[BEGIN]
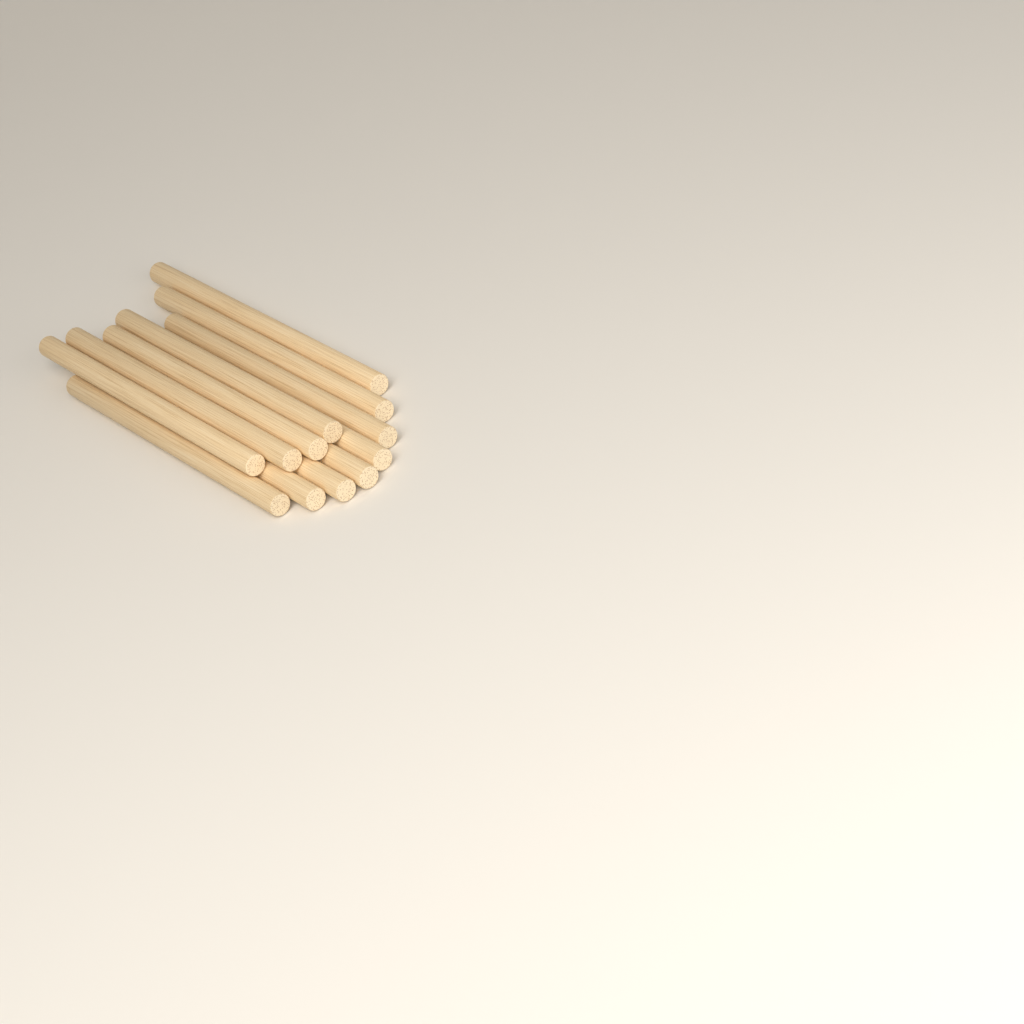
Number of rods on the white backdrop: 12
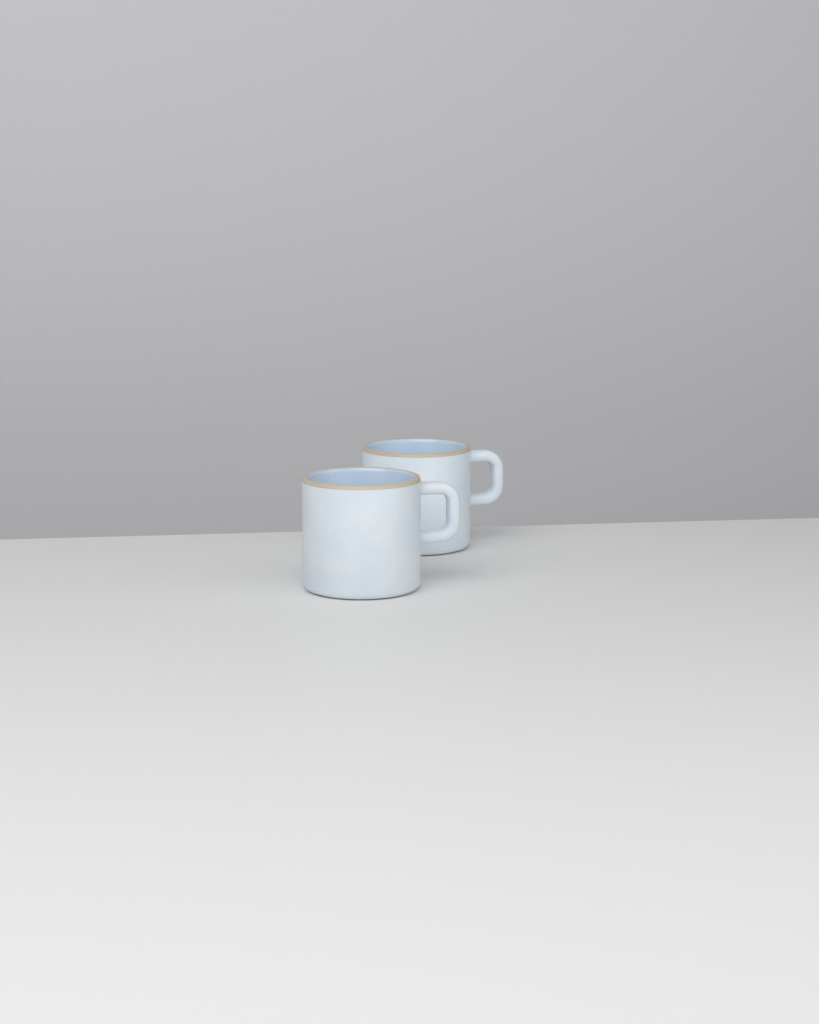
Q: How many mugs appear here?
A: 2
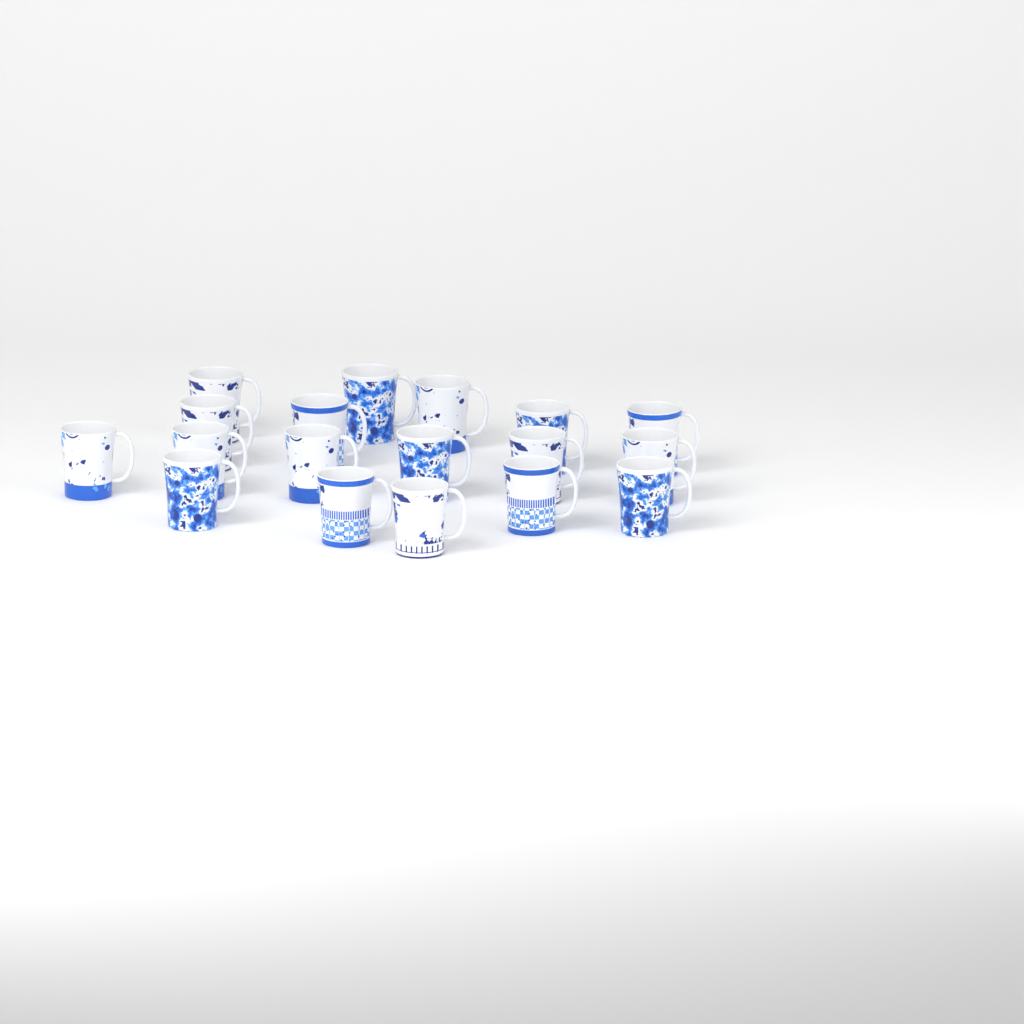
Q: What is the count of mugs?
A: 18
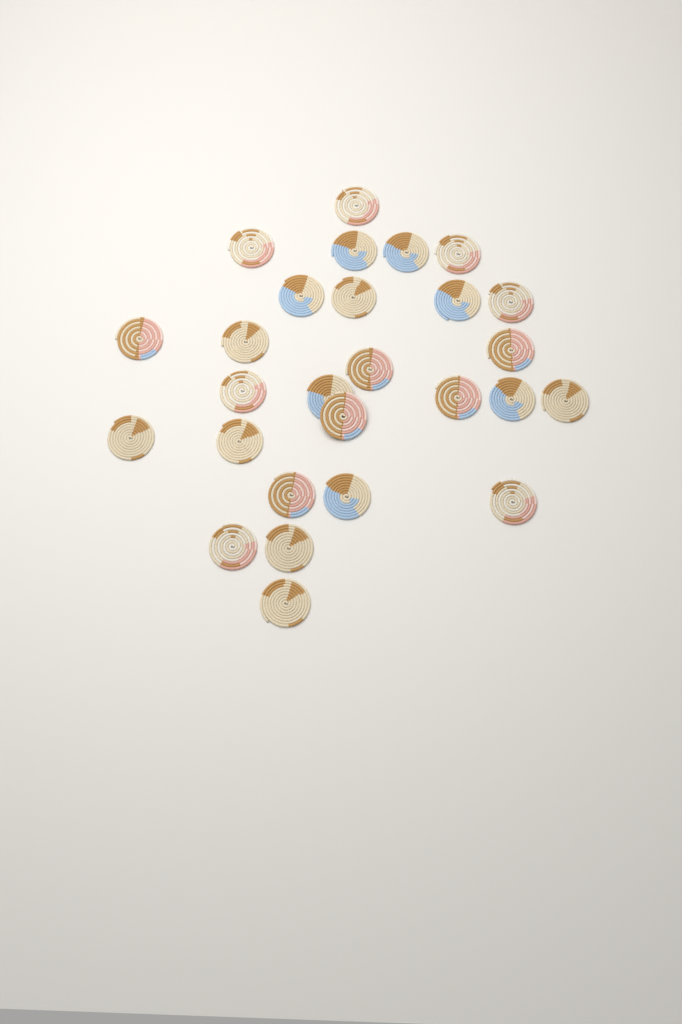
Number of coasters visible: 27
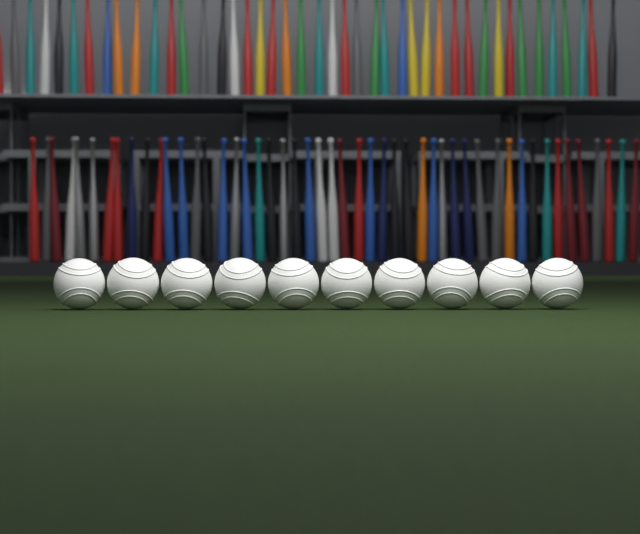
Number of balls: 10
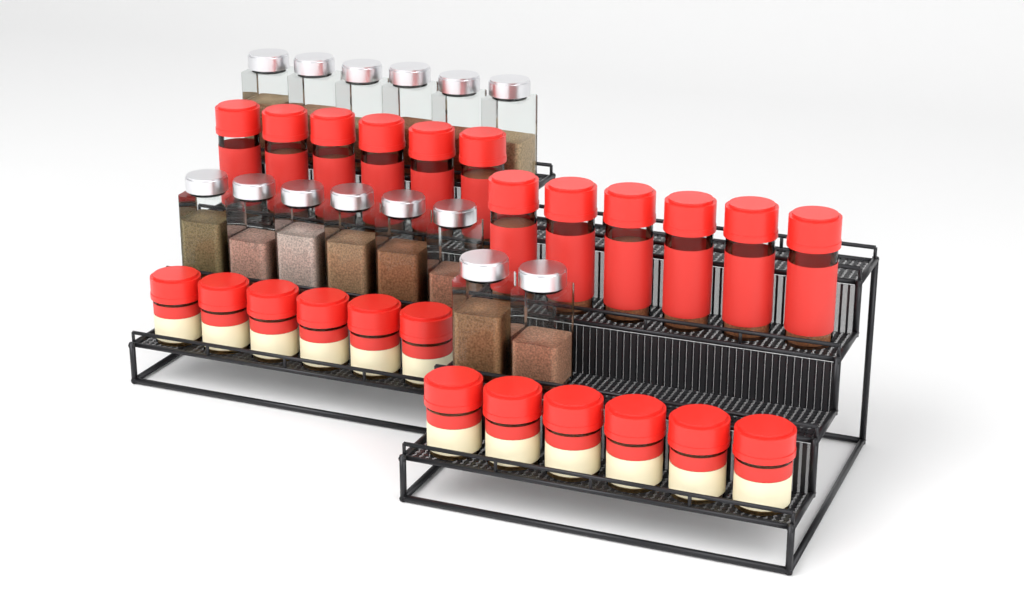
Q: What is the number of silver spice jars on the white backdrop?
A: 14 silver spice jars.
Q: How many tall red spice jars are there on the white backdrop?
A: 12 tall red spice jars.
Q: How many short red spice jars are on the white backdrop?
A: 12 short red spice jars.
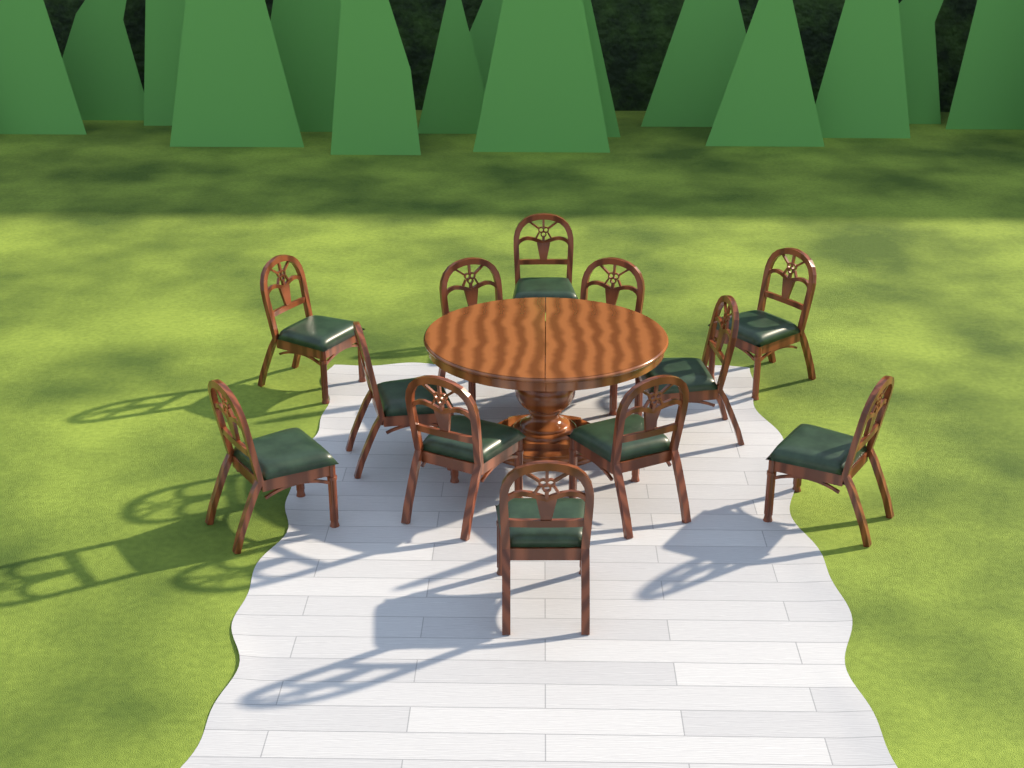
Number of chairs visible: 12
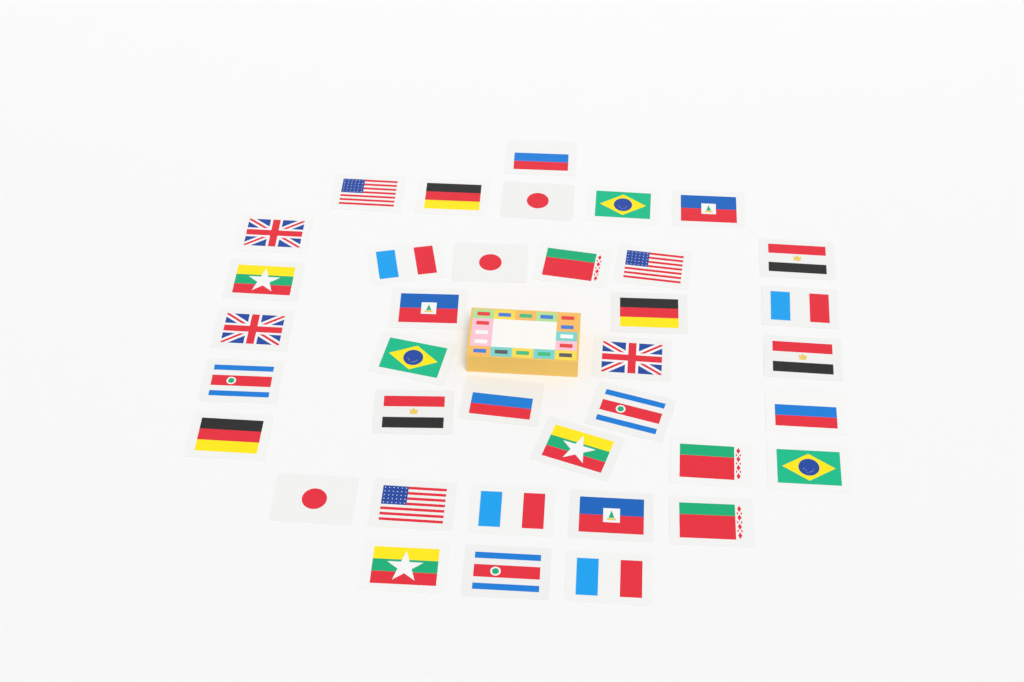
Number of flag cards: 37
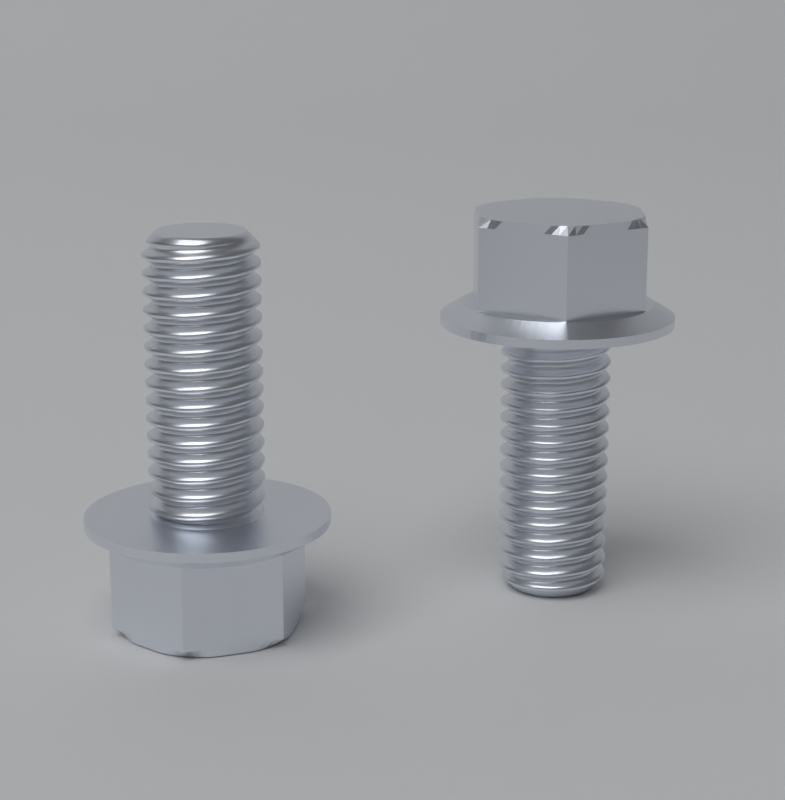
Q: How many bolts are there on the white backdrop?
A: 2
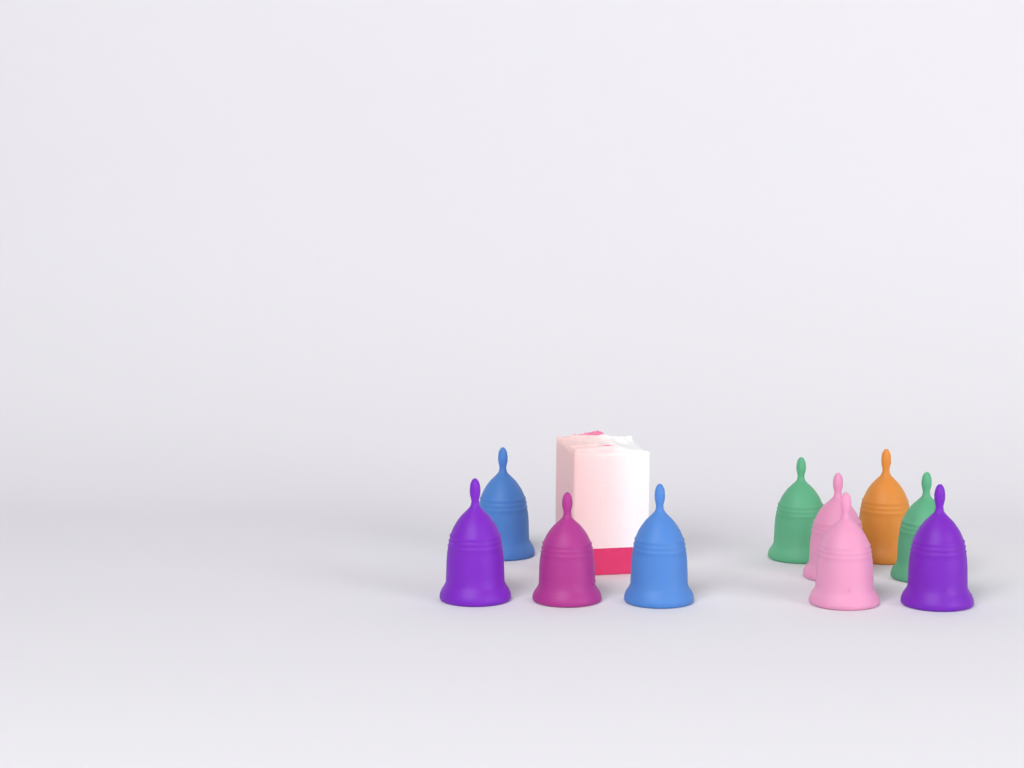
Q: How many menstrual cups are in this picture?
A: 10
[END]
Task to carry out => Locate each line above that contains the word "silver", and copy those lines in full.

Response to this exercise =>
Q: What is the number of silver spice jars on the white backdrop?
A: 14 silver spice jars.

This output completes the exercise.